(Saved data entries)
○ ○ ○

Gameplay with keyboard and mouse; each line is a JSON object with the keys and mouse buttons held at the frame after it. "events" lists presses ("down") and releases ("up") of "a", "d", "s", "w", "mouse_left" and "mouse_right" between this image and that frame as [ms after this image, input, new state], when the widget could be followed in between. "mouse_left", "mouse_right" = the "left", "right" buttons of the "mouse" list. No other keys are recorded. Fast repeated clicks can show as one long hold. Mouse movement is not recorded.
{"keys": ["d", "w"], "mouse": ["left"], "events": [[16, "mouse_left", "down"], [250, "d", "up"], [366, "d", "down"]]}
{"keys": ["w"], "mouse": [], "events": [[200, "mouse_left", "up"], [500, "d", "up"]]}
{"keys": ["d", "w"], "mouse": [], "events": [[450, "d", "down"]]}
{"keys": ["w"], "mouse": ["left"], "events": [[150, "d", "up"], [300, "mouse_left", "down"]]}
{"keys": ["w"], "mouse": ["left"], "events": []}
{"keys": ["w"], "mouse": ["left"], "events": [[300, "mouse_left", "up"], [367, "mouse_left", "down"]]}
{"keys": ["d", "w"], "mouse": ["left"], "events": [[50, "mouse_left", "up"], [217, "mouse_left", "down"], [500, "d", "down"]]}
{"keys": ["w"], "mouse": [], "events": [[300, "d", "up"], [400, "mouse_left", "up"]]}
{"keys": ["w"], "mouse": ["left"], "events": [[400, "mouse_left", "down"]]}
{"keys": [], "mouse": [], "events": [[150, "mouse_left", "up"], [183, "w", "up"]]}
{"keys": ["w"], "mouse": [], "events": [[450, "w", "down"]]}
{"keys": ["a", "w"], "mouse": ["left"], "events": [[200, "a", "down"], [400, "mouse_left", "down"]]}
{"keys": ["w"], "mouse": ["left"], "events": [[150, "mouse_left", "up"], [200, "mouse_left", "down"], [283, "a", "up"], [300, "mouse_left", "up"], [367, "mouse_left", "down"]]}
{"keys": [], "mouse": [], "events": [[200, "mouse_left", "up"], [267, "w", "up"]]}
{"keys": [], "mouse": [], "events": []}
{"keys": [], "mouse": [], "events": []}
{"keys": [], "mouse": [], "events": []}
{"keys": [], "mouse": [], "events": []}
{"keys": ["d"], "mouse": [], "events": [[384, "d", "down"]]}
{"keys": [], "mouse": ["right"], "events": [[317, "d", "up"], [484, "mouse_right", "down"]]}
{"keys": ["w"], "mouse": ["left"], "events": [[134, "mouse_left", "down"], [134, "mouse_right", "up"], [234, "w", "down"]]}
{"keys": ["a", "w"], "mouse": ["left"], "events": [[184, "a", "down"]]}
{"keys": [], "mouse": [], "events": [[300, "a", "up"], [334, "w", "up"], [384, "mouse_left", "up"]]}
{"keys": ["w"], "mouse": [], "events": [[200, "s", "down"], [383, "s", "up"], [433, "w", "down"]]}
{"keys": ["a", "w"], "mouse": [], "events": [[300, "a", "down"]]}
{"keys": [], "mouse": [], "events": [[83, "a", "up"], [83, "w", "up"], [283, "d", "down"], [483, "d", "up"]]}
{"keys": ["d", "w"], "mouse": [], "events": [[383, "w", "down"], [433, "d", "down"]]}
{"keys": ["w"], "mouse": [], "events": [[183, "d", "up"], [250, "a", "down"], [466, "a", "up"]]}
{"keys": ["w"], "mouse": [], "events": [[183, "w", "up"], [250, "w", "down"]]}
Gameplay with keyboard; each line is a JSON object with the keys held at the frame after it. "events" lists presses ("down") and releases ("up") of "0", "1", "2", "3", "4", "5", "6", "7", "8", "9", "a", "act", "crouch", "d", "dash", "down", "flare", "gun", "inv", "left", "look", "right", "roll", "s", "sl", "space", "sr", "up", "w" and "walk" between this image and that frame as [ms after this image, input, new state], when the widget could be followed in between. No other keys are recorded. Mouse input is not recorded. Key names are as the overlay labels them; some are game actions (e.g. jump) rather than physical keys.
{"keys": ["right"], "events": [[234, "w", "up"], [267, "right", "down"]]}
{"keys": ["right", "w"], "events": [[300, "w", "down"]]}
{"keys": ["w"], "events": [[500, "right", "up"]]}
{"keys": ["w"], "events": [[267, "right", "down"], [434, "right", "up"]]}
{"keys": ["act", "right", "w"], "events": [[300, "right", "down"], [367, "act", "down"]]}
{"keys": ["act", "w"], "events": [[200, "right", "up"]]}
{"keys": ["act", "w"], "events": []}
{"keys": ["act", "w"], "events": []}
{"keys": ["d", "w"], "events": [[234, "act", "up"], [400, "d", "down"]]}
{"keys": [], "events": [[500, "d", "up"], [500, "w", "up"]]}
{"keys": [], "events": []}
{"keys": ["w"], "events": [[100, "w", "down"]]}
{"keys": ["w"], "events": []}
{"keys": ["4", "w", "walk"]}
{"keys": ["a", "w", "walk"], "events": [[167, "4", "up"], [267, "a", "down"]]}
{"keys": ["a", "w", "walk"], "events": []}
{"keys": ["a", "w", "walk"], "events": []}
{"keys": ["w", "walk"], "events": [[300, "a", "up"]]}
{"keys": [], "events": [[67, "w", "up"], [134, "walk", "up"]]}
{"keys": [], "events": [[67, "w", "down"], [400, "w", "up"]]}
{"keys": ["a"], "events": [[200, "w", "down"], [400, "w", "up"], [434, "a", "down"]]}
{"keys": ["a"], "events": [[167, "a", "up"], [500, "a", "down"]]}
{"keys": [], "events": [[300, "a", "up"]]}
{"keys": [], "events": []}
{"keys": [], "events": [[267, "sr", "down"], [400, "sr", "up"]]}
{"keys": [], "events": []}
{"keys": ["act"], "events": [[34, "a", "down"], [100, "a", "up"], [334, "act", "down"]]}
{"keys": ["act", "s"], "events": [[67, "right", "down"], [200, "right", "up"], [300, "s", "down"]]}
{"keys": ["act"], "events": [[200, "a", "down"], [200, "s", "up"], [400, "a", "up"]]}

○ ○ ○

Check each line of the data for "Gameplay". Copy the lines where it turns up.

Gameplay with keyboard and mouse; each line is a JSON object with the keys and mouse buttons held at the frame after it. "events" lists presses ("down") and releases ("up") of "a", "d", "s", "w", "mouse_left" and "mouse_right" between this image and that frame as [ms after this image, input, new state], when the widget could be followed in between. "mouse_left", "mouse_right" = the "left", "right" buttons of the "mouse" list. No other keys are recorded. Fast repeated clicks can show as one long hold. Mouse movement is not recorded.
Gameplay with keyboard; each line is a JSON object with the keys held at the frame after it. "events" lists presses ("down") and releases ("up") of "0", "1", "2", "3", "4", "5", "6", "7", "8", "9", "a", "act", "crouch", "d", "dash", "down", "flare", "gun", "inv", "left", "look", "right", "roll", "s", "sl", "space", "sr", "up", "w" and "walk" between this image and that frame as [ms after this image, input, new state], when the widget could be followed in between. No other keys are recorded. Mouse input is not recorded. Key names are as the overlay labels them; some are game actions (e.g. jump) rather than physical keys.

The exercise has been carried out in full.